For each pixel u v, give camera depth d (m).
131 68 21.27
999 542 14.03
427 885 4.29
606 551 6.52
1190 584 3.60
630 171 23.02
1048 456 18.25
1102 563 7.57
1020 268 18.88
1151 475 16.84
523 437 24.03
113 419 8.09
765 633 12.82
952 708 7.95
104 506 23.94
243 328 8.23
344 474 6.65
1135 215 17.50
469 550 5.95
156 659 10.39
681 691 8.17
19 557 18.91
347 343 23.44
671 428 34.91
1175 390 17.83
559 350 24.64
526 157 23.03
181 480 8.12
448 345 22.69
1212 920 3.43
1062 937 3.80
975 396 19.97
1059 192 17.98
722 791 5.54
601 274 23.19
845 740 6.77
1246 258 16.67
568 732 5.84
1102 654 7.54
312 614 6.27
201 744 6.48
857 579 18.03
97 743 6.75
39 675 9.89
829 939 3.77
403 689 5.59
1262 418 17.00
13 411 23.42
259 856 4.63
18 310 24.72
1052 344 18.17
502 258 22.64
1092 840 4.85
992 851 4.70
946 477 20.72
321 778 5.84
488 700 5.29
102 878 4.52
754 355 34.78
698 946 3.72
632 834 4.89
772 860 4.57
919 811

====

• _WHAT TO PRODUCE_:
Output all of the material exactly as written.

• _ANSWER TO THE PROBLEM_:
For each pixel u v, give camera depth d (m).
131 68 21.27
999 542 14.03
427 885 4.29
606 551 6.52
1190 584 3.60
630 171 23.02
1048 456 18.25
1102 563 7.57
1020 268 18.88
1151 475 16.84
523 437 24.03
113 419 8.09
765 633 12.82
952 708 7.95
104 506 23.94
243 328 8.23
344 474 6.65
1135 215 17.50
469 550 5.95
156 659 10.39
681 691 8.17
19 557 18.91
347 343 23.44
671 428 34.91
1175 390 17.83
559 350 24.64
526 157 23.03
181 480 8.12
448 345 22.69
1212 920 3.43
1062 937 3.80
975 396 19.97
1059 192 17.98
722 791 5.54
601 274 23.19
845 740 6.77
1246 258 16.67
568 732 5.84
1102 654 7.54
312 614 6.27
201 744 6.48
857 579 18.03
97 743 6.75
39 675 9.89
829 939 3.77
403 689 5.59
1262 418 17.00
13 411 23.42
259 856 4.63
18 310 24.72
1052 344 18.17
502 258 22.64
1092 840 4.85
992 851 4.70
946 477 20.72
321 778 5.84
488 700 5.29
102 878 4.52
754 355 34.78
698 946 3.72
632 834 4.89
772 860 4.57
919 811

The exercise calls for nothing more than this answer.